A Data Catalog is NOT a Query Solution
Here is another oddity of the Data Catalog market. Several vendors, whose initial aim was to allow users to query simultaneously several data sources, have “pivoted” towards a Data Catalog positioning on the market.
There is a reason for them to pivot.
The emergence of Data Lakes and Big Data have cornered them in a technological cul-de-sac that has weakened the market segment they were initially in.
A Data Lake is typically segmented into sever al layers. The “raw” layer integrates data without transformation, in formats that are more or less structured and in great quantities; A second layer, which we’ll call “clean”, will contain roughly the same data but in normalized formats, after a dust down. After that, there can be one or sever al “business” layers ready for use: A data warehouse and visualization tool for analytics, a Spark cluster for data science, a storage system for commercial distribution, etc. Within these layers, data is transformed, aggregated and optimized for use, along with the tools supporting this use (data visualization tools, notebooks, massive processing, etc).
In this landscape, a universal self-service query tool isn’t suitable.
It is of course possible to set up an SQL interpretation layer on top of the “clean” layer (like Hive) but query execution remains a domain for specialists. The volumes of data are huge and rarely indexed.
Allowing users to define their own queries is very risky: On on-prem systems, they run the risk of collapsing the cluster by running a very expensive query.
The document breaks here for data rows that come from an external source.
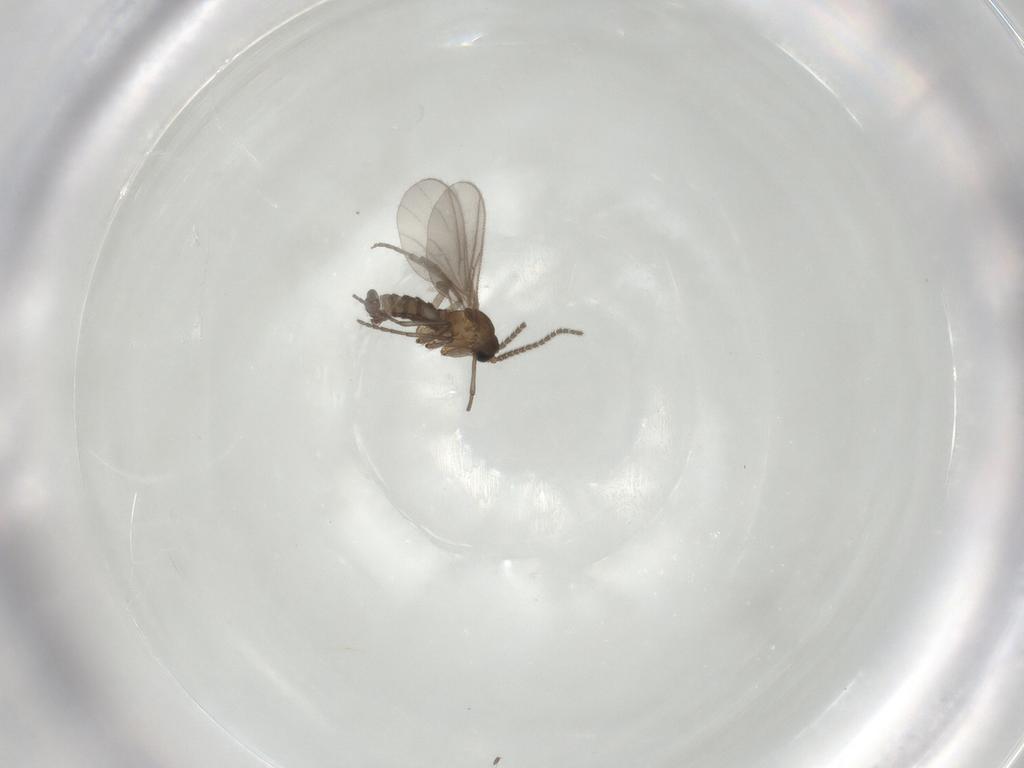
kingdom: Animalia
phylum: Arthropoda
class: Insecta
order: Diptera
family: Sciaridae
And on the Cloud, the bill could run very high indeed. Not to mention security and data sensitivity issues.
As for the “business” layers, they are generally coupled with more specialized solutions (such as a combination of Snowflake and Tableau for analytics) that offer very complete and secured tooling, offering great performance for self-service queries. With their market space shrinking like snow in the sun, some multi-source query vendors have pivoted towards Data Catalogs.
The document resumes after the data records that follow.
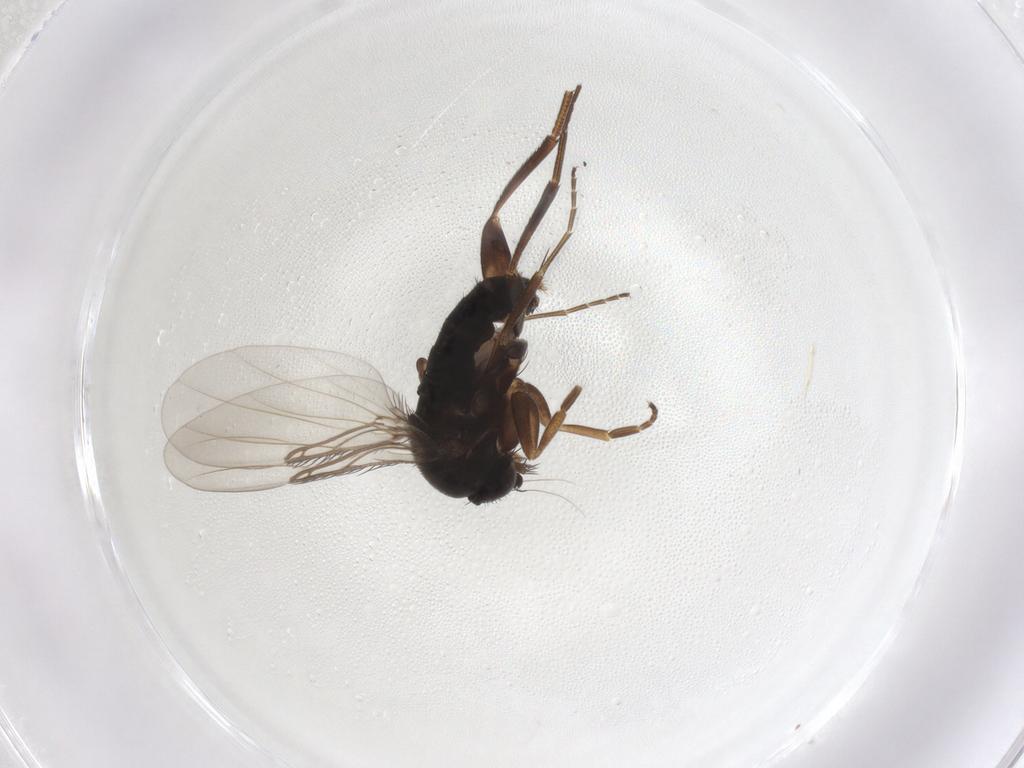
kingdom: Animalia
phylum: Arthropoda
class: Insecta
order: Diptera
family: Phoridae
Their pitch is now to convince customers that the ability to execute queries makes their solution the Rolls-Royce of Data Catalogs (In order to justify their six-figure pricing). We would invite you to think twice about it…
Take Away
On a modern data architecture, the capacity to execute queries from a Data Catalog isn’t just unnecessary, it’s also very risky (performance, cost, security, etc.).
Data teams already have their own tools to execute queries on data, and if they haven’t, it may be a good idea to equip them. Integrating data access issues in the deployment of a catalog is the surest way to make it a long, costly, and disappointing project.